“Another thing that I learned about FVR was he hated husbands who physically abuse their wives”
Judging from the tributes that the passing of FVR has been generating not only locally but internationally, he is finally cementing his legacy that he most certainly deserves.
When I got the news of his passing, a lot of fond memories flooded my mind.
This was because I once served as his military aide during his record breaking tenure as Chief of the Philippine Constabulary. This included my being called upon to do some chores for him up to the end of his Presidency.
When I first got into the military as a 21-year-old 2nd Lieutenant, FVR was already a towering figure in our Armed Forces.
He was the first Filipino postwar graduate of the United States Military Academy at West Point in 1950 and the founder of the Philippine Army Special Forces.
His exploits during the Korean and Vietnam Wars were also then well known.
To top it all, he was one of the youngest officers to be promoted to General rank at 43 years of age.
He was the kind of officer that every young AFP officer would like to be.
Becoming his senior military aide and being closely associated with him for a long time, however, never entered my mind but, nonetheless, it was an honor and experience which I will cherish for the remainder of my life.
The country by now knows all about FVR’s extraordinary work habits.
He worked more than 16 hours a day and brought with him to Malacanang the military practice of completed staff work which seemed to have challenged many civilian bureaucrats together with his frequent marginal notes written in bold red ink.
Less known to the public perhaps was how he was as a private person, superior and human being.
Was he so different from his official persona?
Firstly, he was an officer and a gentleman in every sense of the word.
In the office, everything was formal and businesslike as it should be.
After office hours, however, it was entirely different.
He would become quite informal and would talk like an equal even to underlings.
One of the things that he enjoyed doing was for us to sometimes drive to the Army-Navy Club around Luneta during summer to swim and have cheeseburger for lunch while in the pool.
Cheeseburger was the standard lunch during my entire tour with him.
It was during such times when I would ask him questions like why he did not simply join the US Army when he graduated from West Point considering that he reported to that school prior to Philippine independence.
His answer was “I did not relish the idea of having to ride at the back of a bus.” This was obviously in reference to the overt racism in the US during those times.
I also remember asking him why he stayed and persevered in the military considering that, with his qualifications, he could have gotten into a much higher paying job.
He said that although that thought crossed his mind, he never really seriously considered leaving the service. Although he did not use the word love of the service and country, I understood his reasons to be exactly that.
Another thing that I learned about him was he hated husbands who physically abuse their wives.
I once referred to him about a wife of a senior officer who complained about her abusive husband.
Once we verified the veracity of the complaint, FVR saw to it that the officer concerned who was due for promotion was not promoted which apparently forced him to take early retirement.
Since FVR liked to travel around the country, we spent long hours in vintage Air Force planes like the C-47s and the Vietnam Huey helicopters traveling around the country.
It was in one of these trips that I found out how cool a customer FVR was under pressure.
In one of our return trips from Mindanao and about to land in Villamor Air Base, the pilot had to suddenly abort the landing due to heavy rain and very poor visibility.
The pilot apparently almost hit a structure.

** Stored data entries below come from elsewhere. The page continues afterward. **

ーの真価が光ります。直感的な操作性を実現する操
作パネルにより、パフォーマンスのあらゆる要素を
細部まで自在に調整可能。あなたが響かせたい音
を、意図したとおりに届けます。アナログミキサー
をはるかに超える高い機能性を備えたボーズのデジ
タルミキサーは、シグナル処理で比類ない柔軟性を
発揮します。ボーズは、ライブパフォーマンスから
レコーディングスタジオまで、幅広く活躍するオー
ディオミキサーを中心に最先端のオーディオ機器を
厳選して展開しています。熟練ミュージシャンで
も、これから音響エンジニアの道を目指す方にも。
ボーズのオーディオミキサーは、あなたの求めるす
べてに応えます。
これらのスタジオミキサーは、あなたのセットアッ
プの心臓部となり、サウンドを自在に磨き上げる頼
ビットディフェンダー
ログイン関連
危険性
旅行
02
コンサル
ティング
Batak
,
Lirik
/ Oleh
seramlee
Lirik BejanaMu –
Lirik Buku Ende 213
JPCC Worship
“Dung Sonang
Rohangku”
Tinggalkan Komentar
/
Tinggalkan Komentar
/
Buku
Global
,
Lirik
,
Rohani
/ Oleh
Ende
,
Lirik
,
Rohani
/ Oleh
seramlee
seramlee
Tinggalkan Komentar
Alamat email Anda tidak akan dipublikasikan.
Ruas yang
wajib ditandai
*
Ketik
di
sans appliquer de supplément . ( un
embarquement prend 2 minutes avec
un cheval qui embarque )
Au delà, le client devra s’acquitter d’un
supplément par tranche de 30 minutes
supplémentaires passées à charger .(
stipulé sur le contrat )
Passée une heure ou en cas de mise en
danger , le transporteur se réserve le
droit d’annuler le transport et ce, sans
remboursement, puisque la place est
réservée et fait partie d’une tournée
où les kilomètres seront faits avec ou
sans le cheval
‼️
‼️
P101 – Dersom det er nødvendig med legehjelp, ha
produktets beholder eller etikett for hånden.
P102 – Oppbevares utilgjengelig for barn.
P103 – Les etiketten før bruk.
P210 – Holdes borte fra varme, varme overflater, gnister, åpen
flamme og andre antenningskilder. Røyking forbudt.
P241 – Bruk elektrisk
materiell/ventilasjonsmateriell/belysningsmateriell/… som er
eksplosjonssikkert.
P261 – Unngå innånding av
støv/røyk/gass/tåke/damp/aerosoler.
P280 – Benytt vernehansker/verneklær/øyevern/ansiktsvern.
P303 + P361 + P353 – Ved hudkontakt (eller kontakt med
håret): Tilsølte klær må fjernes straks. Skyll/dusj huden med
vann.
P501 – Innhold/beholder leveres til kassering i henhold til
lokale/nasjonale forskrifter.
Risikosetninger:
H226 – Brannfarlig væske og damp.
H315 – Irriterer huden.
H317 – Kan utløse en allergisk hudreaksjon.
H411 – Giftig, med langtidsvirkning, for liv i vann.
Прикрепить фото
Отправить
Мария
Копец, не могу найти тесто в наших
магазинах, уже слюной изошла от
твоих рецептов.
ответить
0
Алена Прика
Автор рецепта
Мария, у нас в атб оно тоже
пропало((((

While everyone was so agitated, FVR did not even bother to wake up from his nap until we landed.
When I asked him how he could remain calm with what happened, he simply smiled and was totally nonchalant about the whole episode.
When I related the incident to Mrs. Ming Ramos afterwards, I learned that as a young officer, he also crashlanded in a small plane in Laguna during the Hukbalahap Campaign in the 1950s.
Another incident that has stayed with me all these years was when a Manila policeman saluted FVR with a huge diamond ring on his ring finger that left him shaking his head.
Still another was when I was made to return a Rolex gold watch sent as a birthday present by a Provincial Governor who was reputed to be a smuggler.
It is unfortunate that in the last three years of his life, he was unable to interact with his friends, golf buddies, political allies and those with whom he served with in the military due to the pandemic.
But he lived a long, fruitful and fulfilled life.
No one among our recent Presidents has served the country as long as he did.
He journeyed on, content that he did his country proud and the nation owes him a huge debt of gratitude.
My sincere condolences to his family especially to Mrs. Ming Ramos who lost her beloved steady Eddie.